"Wir haben keine zwei Päpste, es gibt nur einen Papst, Franziskus", sagte Müller der italienischen Zeitung "Corriere della Sera" (Dienstag). Die Anrede als Papst emeritus sei eine Höflichkeitsform. "In Wirklichkeit ist Benedikt XVI. ein emeritierter Bischof", so der Kardinal.
Gemeinsame Verantwortung für das katholische Glaubensgut
Müller, von 2012 bis 2017 Präfekt der römischen Glaubenskongregation, widersprach Deutungen, Benedikt XVI. mische sich durch Briefe und Aufsätze in die Amtsführung von Franziskus ein. Alle Bischöfe, auch emeritierte, hätten teil am Lehramt der Kirche und besäßen gemeinsam die Verantwortung für das katholische Glaubensgut, betonte Müller.
In der Zeitung "Il Giornale" bezeichnete er die Gegenüberstellung von Benedikt XVI. und Franziskus als "antikirchliches Spiel". Es sei "absolut klar", dass alle Kardinäle, Bischof und Katholiken an der Seite von Papst Franziskus stünden, so der frühere Glaubenspräfekt, dessen fünfjähriges Mandat 2017 Franziskus nicht verlängerte und der sich wiederholt kritisch über Positionen des amtierenden Papstes geäußert hatte.
Müller: "Benedikt XVI. ist noch nicht tot"
Müller sagte dem "Giornale", Benedikt XVI. habe sich "zu keiner Zeit in die aktuelle Leitung der Kirche einmischen wollen". Das heiße aber nicht, dass er als emeritierter Papst still bleiben müsse. "Benedikt XVI. ist noch nicht tot", und der Auftrag eines Bischofs dauere bis zum Lebensende.
Zur Debatte um verheiratete Priester sagte der Dogmatikprofessor Müller, innerhalb der katholischen Kirche des lateinischen Ritus seien Ausnahmen aus seiner Sicht nicht möglich, weil eine kirchenferne Öffentlichkeit dies als Abschaffung des Zölibats an sich interpretieren würde.

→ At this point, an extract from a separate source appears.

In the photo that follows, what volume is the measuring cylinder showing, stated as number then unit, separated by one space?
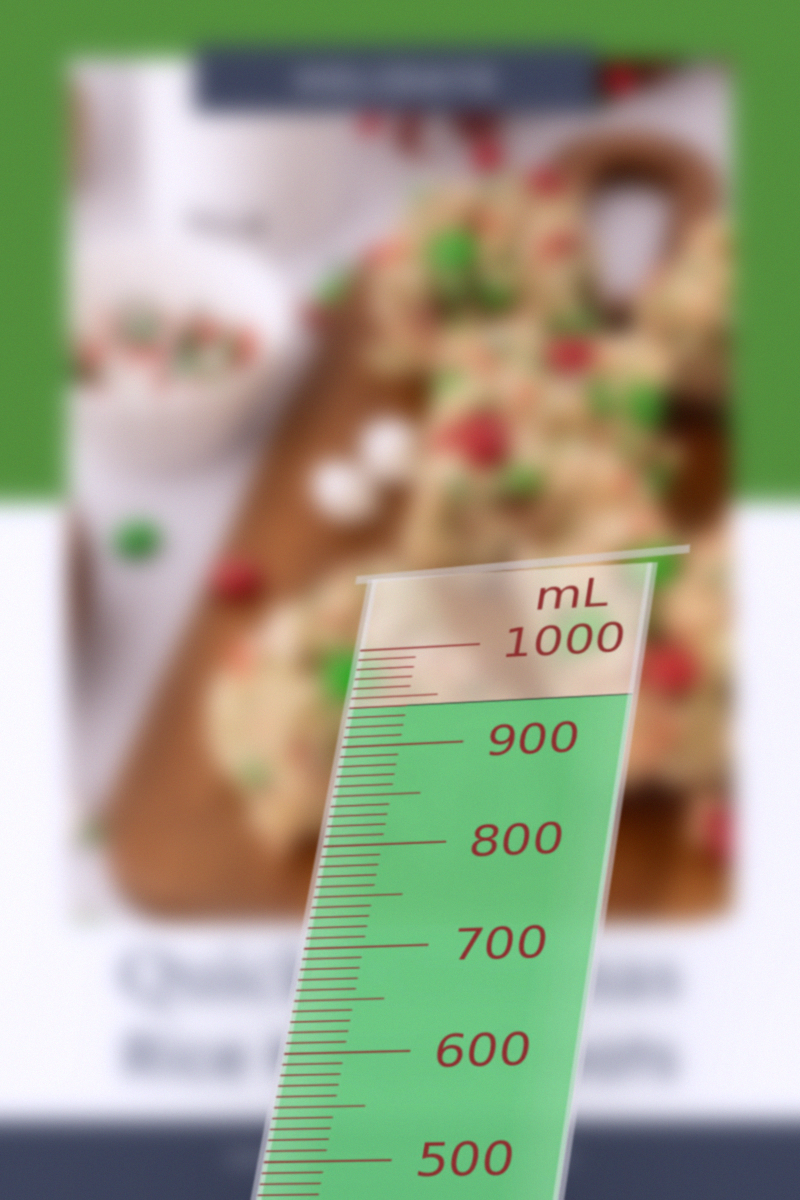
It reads 940 mL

Eine Buchveröffentlichung des konservativen Kurienkardinals Robert Sarah zum Priesteramt hatte die Diskussion um die Rolle des früheren Papstes neu entfacht. Der Band "Des profondeurs de nos coeurs" (Aus den Tiefen unserer Herzen), der im französischen Verlag Fayard erscheinen soll, enthält auch einen Beitrag von Benedikt XVI. und nennt dessen Name auf dem Titel. Dessen Privatsekretär Erzbischof Georg Gänswein sagte (Dienstag) der Katholischen Nachrichten-Agentur (KNA), das Buch könne so nicht erscheinen.